▶ CHALLENGE A
Pick out every row below that contains the string "detail" and copy each of those rows in full.
-- START DOCUMENT EXTRACT --
7 Questions God Has For You: Can These Bones Live?
Rev. Michael Bailey
August 14, 2016
Ezekiel 37:1-14: 37 The hand of the Lord came upon me, and he brought me out by the spirit of the Lord and set me down in the middle of a valley; it was full of bones. 2 He led me all around them; there were very many lying in the valley, and they were very dry. 3 He said to me, “Mortal, can these bones live?” I answered, “O Lord God, you know.” 4 Then he said to me, “Prophesy to these bones, and say to them: O dry bones, hear the word of the Lord. 5 Thus says the Lord God to these bones: I will cause breath[a] to enter you, and you shall live. 6 I will lay sinews on you, and will cause flesh to come upon you, and cover you with skin, and put breath[b] in you, and you shall live; and you shall know that I am the Lord.”
7 So I prophesied as I had been commanded; and as I prophesied, suddenly there was a noise, a rattling, and the bones came together, bone to its bone. 8 I looked, and there were sinews on them, and flesh had come upon them, and skin had covered them; but there was no breath in them. 9 Then he said to me, “Prophesy to the breath, prophesy, mortal, and say to the breath:[c] Thus says the Lord God: Come from the four winds, O breath,[d] and breathe upon these slain, that they may live.” 10 I prophesied as he commanded me, and the breath came into them, and they lived, and stood on their feet, a vast multitude.
11 Then he said to me, “Mortal, these bones are the whole house of Israel. They say, ‘Our bones are dried up, and our hope is lost; we are cut off completely.’ 12 Therefore prophesy, and say to them, Thus says the Lord God: I am going to open your graves, and bring you up from your graves, O my people; and I will bring you back to the land of Israel. 13 And you shall know that I am the Lord, when I open your graves, and bring you up from your graves, O my people. 14 I will put my spirit within you, and you shall live, and I will place you on your own soil; then you shall know that I, the Lord, have spoken and will act, says the Lord.”
-- END DOCUMENT EXTRACT --
-- START DATASET RECORDS --
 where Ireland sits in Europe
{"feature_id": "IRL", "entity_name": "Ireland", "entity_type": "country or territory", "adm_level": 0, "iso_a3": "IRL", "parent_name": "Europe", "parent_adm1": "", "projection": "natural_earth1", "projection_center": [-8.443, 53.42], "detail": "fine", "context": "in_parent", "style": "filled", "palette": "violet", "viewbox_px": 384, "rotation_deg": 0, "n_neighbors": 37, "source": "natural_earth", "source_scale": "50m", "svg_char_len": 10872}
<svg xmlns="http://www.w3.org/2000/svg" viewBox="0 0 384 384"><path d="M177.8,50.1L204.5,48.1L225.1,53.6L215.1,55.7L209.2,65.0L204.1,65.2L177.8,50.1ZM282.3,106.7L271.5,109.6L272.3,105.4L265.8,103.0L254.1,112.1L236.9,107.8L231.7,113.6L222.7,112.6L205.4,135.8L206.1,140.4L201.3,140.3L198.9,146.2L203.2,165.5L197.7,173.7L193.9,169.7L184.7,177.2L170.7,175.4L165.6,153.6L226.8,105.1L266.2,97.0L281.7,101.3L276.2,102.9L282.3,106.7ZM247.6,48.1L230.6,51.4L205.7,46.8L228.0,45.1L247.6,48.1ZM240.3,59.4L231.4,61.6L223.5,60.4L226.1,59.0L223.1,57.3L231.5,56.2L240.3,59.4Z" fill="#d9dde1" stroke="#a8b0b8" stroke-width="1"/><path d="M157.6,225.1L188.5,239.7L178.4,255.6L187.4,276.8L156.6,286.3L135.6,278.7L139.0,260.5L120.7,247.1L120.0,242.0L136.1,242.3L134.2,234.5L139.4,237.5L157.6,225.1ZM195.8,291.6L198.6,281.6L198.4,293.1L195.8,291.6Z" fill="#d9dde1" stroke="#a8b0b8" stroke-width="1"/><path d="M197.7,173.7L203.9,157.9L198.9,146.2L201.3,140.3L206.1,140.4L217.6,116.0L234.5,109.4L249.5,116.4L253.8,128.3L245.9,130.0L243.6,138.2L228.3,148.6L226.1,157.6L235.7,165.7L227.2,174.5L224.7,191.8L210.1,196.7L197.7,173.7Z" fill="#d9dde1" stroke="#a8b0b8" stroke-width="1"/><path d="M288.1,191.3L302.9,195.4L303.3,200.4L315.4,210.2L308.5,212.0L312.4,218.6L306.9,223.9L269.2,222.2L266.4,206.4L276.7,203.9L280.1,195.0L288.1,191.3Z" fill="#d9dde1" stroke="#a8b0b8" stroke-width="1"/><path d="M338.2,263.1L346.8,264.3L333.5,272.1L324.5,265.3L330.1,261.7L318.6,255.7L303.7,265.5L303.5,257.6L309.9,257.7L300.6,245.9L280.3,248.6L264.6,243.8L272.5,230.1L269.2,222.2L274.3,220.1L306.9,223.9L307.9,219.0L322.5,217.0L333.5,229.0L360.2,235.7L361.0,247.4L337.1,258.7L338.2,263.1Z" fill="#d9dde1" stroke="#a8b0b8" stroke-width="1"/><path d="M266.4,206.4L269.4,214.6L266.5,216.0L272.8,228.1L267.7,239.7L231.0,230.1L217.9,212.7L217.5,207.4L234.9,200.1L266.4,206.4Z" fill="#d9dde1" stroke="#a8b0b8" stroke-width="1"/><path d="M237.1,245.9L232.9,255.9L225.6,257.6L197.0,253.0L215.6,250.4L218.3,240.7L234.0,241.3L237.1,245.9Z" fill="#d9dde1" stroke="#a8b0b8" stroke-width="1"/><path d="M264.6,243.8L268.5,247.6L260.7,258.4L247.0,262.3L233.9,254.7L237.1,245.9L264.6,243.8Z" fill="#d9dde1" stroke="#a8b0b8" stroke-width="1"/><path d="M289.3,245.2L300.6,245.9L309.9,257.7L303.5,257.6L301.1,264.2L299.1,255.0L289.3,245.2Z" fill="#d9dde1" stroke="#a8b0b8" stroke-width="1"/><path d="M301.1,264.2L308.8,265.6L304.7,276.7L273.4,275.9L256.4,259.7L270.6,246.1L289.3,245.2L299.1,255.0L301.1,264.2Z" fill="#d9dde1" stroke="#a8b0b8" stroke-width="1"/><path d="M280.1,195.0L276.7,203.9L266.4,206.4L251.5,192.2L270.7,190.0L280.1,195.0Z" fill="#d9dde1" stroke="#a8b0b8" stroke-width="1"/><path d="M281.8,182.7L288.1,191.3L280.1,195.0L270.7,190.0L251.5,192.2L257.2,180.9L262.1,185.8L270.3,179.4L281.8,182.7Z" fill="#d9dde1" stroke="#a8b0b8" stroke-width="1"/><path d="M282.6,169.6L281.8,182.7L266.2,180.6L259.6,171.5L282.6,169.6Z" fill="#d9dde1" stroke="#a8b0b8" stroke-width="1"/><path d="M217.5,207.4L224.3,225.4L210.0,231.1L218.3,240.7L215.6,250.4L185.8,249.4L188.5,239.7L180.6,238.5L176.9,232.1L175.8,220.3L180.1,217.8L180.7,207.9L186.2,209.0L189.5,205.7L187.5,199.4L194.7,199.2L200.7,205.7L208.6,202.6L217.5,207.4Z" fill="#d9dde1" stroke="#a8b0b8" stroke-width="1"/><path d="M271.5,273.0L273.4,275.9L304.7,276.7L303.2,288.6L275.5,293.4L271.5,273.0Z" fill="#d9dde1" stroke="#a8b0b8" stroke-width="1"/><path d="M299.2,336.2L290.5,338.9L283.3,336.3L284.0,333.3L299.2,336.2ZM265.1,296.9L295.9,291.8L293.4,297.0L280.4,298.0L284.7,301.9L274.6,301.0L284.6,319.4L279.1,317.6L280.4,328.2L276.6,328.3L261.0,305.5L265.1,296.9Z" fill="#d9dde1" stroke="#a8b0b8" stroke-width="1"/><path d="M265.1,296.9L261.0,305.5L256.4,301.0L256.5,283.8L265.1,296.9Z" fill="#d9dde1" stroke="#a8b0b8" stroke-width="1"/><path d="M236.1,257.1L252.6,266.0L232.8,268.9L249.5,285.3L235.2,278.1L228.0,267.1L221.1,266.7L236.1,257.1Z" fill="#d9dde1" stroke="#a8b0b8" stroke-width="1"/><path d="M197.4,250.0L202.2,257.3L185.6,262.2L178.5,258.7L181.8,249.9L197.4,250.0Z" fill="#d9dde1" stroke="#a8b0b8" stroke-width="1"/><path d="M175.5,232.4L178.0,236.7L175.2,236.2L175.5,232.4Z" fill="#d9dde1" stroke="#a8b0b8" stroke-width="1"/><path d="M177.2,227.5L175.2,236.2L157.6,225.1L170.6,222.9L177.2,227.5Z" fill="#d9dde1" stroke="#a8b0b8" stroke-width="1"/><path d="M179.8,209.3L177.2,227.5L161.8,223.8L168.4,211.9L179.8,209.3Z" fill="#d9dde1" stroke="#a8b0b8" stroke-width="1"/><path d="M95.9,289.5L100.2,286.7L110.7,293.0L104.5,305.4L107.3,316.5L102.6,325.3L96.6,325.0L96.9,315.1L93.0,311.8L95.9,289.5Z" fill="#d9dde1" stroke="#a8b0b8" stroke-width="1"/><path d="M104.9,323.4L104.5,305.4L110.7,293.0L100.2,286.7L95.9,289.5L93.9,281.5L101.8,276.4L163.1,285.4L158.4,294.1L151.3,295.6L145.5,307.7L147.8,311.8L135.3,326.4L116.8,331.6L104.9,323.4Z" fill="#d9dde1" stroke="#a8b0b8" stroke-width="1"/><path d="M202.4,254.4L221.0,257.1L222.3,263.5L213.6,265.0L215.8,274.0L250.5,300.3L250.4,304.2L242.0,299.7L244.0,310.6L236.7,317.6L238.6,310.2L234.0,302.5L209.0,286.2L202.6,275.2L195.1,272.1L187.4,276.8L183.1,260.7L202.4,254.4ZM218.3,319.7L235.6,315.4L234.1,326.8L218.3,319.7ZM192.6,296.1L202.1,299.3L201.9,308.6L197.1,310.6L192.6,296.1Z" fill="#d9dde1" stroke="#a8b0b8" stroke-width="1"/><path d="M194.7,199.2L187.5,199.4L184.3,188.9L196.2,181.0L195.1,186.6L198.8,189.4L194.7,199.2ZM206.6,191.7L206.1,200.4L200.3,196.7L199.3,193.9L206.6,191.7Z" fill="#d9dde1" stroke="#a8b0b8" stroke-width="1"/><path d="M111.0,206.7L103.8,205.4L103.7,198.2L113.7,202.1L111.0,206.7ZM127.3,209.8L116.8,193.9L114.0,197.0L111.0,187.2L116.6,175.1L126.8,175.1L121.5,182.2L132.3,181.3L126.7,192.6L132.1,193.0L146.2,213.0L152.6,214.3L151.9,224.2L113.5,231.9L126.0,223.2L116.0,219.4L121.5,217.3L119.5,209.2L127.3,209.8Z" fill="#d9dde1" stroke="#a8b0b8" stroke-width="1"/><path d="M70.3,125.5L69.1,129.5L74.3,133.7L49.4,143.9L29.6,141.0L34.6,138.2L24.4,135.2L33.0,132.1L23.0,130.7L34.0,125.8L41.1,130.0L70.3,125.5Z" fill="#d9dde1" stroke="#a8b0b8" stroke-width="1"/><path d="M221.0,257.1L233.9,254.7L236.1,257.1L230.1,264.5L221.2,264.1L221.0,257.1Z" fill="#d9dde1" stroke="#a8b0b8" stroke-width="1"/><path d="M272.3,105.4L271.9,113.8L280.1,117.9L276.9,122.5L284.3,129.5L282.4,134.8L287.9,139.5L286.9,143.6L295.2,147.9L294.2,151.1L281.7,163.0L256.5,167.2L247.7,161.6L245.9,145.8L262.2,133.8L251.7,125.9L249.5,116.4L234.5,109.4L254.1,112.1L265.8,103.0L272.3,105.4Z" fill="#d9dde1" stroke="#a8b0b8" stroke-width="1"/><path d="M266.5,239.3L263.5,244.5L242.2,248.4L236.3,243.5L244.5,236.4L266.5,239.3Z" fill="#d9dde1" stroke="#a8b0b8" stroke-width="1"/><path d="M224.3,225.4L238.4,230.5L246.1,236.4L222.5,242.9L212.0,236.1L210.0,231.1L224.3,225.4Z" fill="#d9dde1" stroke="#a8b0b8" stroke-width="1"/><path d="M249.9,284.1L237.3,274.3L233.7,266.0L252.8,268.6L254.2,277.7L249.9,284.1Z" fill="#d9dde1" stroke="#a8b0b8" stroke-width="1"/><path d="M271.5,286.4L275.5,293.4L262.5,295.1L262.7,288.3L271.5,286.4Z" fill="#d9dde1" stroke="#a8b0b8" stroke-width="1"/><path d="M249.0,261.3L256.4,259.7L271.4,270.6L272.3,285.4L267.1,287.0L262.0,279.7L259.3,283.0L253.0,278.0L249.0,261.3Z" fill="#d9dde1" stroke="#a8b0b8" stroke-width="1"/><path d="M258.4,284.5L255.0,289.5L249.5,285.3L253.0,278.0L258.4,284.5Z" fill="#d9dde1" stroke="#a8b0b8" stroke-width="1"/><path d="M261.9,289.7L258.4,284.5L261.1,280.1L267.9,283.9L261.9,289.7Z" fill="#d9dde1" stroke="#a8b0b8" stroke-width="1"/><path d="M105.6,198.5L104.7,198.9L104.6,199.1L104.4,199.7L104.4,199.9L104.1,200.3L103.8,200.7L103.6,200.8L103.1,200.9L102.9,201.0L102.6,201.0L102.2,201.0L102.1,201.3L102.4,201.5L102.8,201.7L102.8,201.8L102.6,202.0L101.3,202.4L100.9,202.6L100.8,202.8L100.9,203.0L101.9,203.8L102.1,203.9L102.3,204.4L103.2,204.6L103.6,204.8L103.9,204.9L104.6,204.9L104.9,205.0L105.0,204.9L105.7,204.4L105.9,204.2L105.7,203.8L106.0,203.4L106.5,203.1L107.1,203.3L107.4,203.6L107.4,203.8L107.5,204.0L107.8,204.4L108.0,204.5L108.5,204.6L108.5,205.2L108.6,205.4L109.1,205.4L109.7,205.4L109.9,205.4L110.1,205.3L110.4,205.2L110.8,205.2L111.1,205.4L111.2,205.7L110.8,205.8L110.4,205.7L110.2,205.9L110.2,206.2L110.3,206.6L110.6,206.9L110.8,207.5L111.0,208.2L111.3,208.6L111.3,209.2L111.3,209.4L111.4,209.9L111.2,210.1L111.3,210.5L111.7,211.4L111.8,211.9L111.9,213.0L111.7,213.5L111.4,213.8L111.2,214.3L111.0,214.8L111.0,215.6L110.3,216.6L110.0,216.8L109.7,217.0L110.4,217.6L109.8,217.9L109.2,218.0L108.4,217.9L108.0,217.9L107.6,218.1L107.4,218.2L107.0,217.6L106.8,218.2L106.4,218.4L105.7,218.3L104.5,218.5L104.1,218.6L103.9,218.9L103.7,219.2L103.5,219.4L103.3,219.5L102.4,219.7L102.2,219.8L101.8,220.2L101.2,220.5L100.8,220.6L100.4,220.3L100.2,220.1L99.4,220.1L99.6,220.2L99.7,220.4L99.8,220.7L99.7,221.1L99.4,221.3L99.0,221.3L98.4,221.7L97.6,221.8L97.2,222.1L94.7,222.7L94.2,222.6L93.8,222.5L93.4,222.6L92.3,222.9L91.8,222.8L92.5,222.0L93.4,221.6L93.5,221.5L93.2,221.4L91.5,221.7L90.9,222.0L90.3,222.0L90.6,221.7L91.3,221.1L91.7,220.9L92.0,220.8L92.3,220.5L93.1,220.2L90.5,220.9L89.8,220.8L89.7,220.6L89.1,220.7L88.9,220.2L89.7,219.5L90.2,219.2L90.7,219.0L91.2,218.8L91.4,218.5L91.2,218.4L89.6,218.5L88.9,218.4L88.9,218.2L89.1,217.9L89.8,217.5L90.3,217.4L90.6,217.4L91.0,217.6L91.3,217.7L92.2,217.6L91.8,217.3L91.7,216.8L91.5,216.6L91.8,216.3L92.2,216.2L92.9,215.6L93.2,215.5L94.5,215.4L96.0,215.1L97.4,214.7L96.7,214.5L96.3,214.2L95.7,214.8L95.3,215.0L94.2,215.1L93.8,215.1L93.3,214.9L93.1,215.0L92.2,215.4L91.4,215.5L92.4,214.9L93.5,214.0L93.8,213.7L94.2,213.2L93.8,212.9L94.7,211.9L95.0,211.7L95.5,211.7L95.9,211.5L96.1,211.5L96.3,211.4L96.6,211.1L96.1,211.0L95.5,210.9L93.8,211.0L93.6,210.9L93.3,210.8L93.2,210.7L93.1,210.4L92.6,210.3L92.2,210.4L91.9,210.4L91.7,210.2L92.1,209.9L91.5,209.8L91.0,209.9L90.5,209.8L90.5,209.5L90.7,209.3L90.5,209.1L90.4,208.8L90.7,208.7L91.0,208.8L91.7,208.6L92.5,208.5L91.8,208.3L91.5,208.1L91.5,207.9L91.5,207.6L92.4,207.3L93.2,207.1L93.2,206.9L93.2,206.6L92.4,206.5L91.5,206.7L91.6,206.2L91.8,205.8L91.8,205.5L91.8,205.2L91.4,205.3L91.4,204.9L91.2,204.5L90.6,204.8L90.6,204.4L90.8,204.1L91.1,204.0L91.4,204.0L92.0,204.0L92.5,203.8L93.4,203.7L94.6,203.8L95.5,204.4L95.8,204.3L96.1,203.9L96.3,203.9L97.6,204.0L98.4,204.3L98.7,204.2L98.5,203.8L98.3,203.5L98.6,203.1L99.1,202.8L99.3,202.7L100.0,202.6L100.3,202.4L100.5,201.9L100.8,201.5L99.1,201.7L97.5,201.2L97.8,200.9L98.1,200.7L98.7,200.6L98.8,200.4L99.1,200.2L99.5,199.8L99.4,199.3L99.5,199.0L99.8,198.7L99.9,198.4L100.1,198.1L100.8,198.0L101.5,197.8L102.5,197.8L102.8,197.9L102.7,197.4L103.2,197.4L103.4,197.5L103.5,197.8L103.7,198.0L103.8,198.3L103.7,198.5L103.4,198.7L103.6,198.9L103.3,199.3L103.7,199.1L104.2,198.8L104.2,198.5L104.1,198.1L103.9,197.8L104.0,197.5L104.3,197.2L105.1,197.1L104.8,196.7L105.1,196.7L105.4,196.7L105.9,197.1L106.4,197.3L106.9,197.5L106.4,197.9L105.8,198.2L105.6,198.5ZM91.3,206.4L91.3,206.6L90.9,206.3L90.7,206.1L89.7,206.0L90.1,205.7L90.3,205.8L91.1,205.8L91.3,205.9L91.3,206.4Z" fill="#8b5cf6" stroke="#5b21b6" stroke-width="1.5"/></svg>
-- END DATASET RECORDS --
-- START DATASET RECORDS --
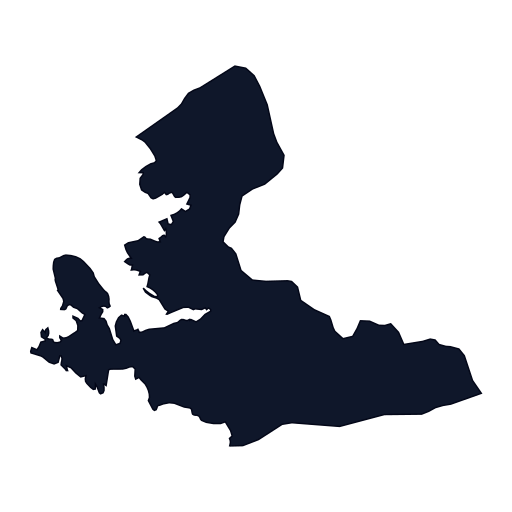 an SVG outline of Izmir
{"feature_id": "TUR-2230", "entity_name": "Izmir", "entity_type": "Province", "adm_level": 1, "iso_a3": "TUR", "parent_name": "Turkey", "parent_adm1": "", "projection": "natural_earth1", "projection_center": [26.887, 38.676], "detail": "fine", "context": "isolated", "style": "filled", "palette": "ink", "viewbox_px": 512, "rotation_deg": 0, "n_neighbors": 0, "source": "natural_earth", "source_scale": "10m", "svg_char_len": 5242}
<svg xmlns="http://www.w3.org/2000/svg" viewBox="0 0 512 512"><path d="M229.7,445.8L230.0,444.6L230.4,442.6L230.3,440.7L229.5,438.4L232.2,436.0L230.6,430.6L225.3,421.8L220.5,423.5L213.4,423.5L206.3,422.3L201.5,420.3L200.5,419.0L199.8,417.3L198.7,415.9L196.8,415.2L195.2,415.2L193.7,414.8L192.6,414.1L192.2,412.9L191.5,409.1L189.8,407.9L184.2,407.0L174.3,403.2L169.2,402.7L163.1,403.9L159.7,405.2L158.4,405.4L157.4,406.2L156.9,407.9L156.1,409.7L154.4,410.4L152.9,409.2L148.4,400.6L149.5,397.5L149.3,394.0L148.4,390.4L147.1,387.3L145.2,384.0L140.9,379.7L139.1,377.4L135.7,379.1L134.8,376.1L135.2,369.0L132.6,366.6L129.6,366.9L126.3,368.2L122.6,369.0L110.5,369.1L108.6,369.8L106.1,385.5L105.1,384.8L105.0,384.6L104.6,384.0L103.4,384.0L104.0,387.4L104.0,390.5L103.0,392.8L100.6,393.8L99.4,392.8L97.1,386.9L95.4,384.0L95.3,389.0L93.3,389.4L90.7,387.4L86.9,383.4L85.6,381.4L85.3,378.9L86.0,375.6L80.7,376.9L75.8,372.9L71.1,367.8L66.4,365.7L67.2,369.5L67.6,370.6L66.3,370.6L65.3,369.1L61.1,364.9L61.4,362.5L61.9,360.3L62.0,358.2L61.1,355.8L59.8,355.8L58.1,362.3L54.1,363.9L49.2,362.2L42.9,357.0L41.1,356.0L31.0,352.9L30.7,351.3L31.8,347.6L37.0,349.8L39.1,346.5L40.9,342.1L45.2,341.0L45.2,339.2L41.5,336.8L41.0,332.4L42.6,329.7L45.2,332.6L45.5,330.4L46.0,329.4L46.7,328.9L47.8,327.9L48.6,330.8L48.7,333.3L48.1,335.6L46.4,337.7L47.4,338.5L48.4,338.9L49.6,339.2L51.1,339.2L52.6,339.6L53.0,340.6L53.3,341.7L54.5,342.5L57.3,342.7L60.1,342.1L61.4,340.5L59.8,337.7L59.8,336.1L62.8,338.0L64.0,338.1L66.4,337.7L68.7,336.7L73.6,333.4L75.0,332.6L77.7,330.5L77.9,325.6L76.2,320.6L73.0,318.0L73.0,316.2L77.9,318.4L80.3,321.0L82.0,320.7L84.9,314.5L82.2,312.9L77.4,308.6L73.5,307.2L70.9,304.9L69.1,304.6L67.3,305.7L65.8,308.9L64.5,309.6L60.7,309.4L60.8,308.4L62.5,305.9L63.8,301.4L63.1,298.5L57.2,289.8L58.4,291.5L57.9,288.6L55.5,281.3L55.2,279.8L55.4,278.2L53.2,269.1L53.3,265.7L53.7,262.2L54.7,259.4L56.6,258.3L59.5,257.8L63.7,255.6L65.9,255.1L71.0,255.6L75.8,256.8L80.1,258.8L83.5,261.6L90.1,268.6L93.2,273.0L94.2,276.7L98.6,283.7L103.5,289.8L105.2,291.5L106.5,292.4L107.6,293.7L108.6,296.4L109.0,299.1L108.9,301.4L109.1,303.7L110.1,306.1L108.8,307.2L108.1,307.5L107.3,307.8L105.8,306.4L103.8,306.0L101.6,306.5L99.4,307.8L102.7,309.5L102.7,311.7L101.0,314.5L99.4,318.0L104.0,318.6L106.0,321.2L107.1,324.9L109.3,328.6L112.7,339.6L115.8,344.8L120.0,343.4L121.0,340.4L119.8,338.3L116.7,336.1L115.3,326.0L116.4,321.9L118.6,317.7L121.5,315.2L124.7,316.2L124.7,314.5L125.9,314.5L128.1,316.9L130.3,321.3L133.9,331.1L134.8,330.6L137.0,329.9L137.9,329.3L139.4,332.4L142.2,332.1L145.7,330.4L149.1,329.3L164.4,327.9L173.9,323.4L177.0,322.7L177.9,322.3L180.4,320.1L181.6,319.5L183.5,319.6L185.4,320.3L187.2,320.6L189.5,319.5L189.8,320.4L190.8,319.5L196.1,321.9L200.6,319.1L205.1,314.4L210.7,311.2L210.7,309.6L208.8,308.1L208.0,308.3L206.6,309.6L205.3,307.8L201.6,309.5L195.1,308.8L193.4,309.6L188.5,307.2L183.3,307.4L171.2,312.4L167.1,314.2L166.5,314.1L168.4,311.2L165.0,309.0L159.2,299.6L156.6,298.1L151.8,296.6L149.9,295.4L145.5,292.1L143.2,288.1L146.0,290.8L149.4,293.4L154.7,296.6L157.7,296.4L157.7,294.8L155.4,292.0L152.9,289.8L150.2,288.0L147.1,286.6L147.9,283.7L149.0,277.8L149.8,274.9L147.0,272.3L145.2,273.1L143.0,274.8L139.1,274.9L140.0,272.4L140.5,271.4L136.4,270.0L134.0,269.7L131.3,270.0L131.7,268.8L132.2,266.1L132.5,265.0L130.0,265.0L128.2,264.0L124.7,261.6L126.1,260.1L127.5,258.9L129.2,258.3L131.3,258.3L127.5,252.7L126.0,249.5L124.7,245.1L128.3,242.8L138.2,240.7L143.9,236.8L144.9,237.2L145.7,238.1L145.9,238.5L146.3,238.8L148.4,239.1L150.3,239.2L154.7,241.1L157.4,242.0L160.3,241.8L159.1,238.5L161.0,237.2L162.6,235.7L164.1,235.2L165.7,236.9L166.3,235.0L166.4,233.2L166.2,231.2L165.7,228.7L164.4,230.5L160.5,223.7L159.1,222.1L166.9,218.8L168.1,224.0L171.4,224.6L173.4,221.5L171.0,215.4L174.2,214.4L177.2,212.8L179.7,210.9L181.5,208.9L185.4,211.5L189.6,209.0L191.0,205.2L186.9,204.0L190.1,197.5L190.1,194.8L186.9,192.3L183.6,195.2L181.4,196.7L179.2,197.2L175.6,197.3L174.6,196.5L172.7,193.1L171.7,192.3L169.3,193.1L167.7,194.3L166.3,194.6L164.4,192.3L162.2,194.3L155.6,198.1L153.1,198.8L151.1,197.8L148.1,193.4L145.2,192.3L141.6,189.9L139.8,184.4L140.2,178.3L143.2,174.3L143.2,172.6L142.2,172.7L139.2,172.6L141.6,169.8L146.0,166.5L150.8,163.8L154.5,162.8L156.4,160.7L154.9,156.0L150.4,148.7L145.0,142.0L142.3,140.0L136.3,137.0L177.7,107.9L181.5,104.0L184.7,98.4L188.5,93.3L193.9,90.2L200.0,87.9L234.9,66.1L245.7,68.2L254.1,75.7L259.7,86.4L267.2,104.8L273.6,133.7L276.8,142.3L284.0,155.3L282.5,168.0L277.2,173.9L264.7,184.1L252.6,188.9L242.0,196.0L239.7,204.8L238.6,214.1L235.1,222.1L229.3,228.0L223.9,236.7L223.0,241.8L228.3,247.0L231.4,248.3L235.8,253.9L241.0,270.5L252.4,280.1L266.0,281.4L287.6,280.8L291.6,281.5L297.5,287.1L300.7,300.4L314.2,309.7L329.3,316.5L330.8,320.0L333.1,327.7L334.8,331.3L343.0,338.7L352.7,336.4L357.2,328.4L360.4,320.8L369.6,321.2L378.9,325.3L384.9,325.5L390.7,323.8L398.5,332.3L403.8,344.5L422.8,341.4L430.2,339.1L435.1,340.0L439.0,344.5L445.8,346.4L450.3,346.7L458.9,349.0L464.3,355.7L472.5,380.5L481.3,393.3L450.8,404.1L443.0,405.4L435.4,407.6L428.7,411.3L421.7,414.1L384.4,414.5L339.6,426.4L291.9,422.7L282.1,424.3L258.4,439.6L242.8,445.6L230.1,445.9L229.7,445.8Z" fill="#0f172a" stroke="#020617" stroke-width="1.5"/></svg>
-- END DATASET RECORDS --
▶ CHALLENGE B
From the Ezekiel 37 reading above, write out the passage from "7 So I prophesied" up to and including "a vast multitude.".

▶ TASK RESULT A
{"feature_id": "IRL", "entity_name": "Ireland", "entity_type": "country or territory", "adm_level": 0, "iso_a3": "IRL", "parent_name": "Europe", "parent_adm1": "", "projection": "natural_earth1", "projection_center": [-8.443, 53.42], "detail": "fine", "context": "in_parent", "style": "filled", "palette": "violet", "viewbox_px": 384, "rotation_deg": 0, "n_neighbors": 37, "source": "natural_earth", "source_scale": "50m", "svg_char_len": 10872}
{"feature_id": "TUR-2230", "entity_name": "Izmir", "entity_type": "Province", "adm_level": 1, "iso_a3": "TUR", "parent_name": "Turkey", "parent_adm1": "", "projection": "natural_earth1", "projection_center": [26.887, 38.676], "detail": "fine", "context": "isolated", "style": "filled", "palette": "ink", "viewbox_px": 512, "rotation_deg": 0, "n_neighbors": 0, "source": "natural_earth", "source_scale": "10m", "svg_char_len": 5242}

▶ TASK RESULT B
7 So I prophesied as I had been commanded; and as I prophesied, suddenly there was a noise, a rattling, and the bones came together, bone to its bone. 8 I looked, and there were sinews on them, and flesh had come upon them, and skin had covered them; but there was no breath in them. 9 Then he said to me, “Prophesy to the breath, prophesy, mortal, and say to the breath:[c] Thus says the Lord God: Come from the four winds, O breath,[d] and breathe upon these slain, that they may live.” 10 I prophesied as he commanded me, and the breath came into them, and they lived, and stood on their feet, a vast multitude.